Saturday, May 20, 2023

Cosby, and the Kellermans' Wisdom

 When I write, it is usually me putting down the words I wish I could say out loud, but can't.   The part of my head that vocalizes is slow, and feels somehow disconnected from the rest of my mind.  If a situation is tense for any reason, my mind does something I refer to as "shut down" mode.  This makes my mind even slower.  It can take hours, or days, or even longer, for my mind to catch up to what was happening that made my brain shut down.  At that point, I can think of what I would like to have said in response to whatever was happening.  This is the source of a lot of what I have written since I was nine, and I wrote my first poem, about a dog dying on the side of the road in front of a church, and nobody else was noticing what a car had done to that dog, how it was suffering.

When my kids were growing up, I was seen as a permissive, ungodly parent.  I own that, one-hundred percent.  Still would be, today.  Pikachu was not demonic, any music my kids liked could be played in our van or from the ancient boom box in our backyard, and if my kids asked to see a movie or TV show, and it wasn't rated pg, I simply watched it with them, so they could ask questions about topics they didn't understand.  I once heard author Faye Kellerman say that she and her husband, author Jonathan Kellerman, did not restrict what their children read, they simply read whatever it was, too, and discussed it with the interested child.  This made sense to me.  It did not make sense to any other parents I knew.  I know my parenting skills were called into question a lot.  In looking back, my biggest mistakes were the times I let others pressure me into changing my initial parenting decisions.

My kids enjoyed comedians.  I cannot tell you how awesome it was for me to share Bill Cosby's classic stage performance with them, and hear them quote from that special, like my sis and I once did, back when that special aired for the first time.  My kids would repeat those jokes, on the way to the dentist, or on a morning I would let them talk me into serving leftover chocolate cake for breakfast.  (Yes, with orange juice.)  It broke all of our hearts when Cosby's predatory behavior was finally made public.  Mr. Cosby was a hero to my oldest son.  Even that, though painful to discover, was a learning time for my kids, as I explained how predators in this world can hide their behavior.  Later, when my daughter had a close classmate experience sexual abuse by a beloved teacher, and someone in the middle of that mess did take their own life because of the pain, the lessons were clearer, to my daughter.  It was part of her encouraging me to blog about my childhood, because she had, a couple of times, gotten a gut feeling that her friend was being harmed by their teacher, but my daughter did as most of society does, talked herself out of what her gut had known.  She realized why predators get away with harming kids.  She told me I needed to write about that, so kids could be better protected.

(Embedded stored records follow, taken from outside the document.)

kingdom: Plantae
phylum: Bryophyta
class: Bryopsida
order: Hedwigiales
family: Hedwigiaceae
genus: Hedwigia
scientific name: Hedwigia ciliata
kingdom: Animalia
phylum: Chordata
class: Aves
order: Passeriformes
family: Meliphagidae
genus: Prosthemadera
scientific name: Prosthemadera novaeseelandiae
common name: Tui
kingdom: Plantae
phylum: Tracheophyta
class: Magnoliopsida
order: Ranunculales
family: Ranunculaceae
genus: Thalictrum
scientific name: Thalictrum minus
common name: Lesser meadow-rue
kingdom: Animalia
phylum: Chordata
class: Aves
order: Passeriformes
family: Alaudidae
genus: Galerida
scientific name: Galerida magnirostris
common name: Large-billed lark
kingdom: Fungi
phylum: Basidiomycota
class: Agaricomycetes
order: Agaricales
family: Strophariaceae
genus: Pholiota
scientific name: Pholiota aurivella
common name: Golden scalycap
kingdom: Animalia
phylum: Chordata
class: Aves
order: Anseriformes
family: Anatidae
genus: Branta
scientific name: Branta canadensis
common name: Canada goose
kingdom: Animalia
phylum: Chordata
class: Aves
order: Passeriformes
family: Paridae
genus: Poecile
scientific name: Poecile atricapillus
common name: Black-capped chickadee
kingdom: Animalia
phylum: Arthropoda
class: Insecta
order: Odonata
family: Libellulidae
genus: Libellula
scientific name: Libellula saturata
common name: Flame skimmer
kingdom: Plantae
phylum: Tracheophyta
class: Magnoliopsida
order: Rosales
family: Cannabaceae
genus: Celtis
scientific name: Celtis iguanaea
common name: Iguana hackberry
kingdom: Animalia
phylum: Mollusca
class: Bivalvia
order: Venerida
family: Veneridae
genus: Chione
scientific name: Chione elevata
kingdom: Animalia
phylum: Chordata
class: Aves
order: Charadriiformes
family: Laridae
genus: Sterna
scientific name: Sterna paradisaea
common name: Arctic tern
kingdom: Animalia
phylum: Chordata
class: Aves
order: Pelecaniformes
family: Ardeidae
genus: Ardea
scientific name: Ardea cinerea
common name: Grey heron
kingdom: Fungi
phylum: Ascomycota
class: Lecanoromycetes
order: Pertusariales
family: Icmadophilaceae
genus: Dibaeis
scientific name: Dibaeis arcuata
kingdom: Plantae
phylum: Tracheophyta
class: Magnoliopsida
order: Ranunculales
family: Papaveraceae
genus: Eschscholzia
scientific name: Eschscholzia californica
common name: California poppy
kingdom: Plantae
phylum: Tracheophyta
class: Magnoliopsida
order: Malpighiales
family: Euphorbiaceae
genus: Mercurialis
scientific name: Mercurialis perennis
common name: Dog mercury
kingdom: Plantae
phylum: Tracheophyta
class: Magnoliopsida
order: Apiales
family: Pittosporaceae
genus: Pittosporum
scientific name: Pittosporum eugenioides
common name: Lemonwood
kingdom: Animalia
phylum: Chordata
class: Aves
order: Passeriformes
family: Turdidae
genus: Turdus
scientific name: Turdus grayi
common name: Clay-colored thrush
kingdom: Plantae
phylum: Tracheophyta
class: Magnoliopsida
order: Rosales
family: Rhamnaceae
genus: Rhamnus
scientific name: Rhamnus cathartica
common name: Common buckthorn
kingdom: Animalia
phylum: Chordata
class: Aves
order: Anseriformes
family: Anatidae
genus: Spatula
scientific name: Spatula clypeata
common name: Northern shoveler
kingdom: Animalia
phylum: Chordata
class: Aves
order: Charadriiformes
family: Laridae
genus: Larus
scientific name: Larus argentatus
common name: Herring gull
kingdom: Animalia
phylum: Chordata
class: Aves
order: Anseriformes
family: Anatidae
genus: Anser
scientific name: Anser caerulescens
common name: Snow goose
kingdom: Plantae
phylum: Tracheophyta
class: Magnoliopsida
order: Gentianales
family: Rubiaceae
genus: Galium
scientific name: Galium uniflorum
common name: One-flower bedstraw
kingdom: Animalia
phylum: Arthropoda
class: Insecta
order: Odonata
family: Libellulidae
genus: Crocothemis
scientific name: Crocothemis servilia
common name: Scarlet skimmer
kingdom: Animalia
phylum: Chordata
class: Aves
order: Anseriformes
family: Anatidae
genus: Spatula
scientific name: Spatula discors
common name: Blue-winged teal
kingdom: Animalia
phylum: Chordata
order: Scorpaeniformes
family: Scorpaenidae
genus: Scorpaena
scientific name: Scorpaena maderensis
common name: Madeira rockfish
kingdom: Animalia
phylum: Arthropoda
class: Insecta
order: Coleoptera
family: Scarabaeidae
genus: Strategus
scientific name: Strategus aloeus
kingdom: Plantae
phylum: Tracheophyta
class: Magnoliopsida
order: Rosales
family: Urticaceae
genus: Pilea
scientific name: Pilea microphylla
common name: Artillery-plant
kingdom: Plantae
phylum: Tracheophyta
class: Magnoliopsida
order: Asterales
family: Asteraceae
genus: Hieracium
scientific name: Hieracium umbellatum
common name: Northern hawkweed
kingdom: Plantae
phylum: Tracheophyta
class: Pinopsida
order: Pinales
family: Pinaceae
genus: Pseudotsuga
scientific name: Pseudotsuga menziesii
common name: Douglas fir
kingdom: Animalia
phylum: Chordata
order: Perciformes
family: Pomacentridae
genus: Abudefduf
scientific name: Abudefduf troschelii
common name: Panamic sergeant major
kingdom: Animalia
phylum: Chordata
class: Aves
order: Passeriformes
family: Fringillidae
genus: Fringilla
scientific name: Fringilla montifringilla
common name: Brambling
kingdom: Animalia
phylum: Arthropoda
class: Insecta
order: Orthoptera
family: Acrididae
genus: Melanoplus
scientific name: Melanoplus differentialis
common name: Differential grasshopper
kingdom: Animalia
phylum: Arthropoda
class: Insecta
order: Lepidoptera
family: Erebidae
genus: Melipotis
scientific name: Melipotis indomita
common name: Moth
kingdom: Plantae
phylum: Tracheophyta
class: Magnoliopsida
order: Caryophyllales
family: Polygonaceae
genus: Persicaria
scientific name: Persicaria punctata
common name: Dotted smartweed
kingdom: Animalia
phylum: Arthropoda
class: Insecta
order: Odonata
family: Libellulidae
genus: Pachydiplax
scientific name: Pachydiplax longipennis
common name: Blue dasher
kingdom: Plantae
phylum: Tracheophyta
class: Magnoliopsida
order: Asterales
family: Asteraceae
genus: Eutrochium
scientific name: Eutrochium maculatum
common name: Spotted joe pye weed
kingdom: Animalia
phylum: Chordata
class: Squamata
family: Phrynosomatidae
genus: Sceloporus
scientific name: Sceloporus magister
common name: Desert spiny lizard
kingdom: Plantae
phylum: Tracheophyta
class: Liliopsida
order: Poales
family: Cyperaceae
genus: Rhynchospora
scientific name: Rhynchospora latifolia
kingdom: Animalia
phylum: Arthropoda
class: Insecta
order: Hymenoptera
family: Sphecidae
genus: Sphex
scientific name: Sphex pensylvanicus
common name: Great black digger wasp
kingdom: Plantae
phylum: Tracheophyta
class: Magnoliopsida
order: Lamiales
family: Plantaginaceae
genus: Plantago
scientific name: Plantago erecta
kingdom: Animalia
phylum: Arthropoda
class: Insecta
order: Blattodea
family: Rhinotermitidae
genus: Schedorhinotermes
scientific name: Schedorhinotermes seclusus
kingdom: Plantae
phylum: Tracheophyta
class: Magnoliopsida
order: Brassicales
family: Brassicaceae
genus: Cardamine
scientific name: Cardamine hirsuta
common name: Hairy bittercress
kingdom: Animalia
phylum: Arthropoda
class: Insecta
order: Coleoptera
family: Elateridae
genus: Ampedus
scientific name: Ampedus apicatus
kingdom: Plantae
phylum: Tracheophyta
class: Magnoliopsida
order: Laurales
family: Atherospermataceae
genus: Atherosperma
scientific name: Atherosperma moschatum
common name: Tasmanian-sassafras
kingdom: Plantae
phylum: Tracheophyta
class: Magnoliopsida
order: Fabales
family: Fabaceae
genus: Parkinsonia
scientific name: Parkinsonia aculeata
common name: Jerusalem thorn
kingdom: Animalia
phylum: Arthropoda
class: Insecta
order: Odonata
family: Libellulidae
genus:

I do not believe in censorship.  But I do believe in parents/guardians/adults making sure children and vulnerable young people are protected from predators.  Joking about sex can be funny as hell.  Joking about past partners who were difficult elicits a lot of laughs.  But using sexual circumstances to groom, misuse, and re-exploit much younger emotionally damaged youth is always wrong.  To joke about an emotionally damaged much younger girl, as if she was an equal peer in a healthy relationship, is always bullshit. That is predatory behavior. 

Censorship is bullshit.  Blindly letting a 59 yr-old man harm mentally and emotionally damaged much younger girls, blindly letting that man start publicly grooming little children so they see him as safe, is wrong.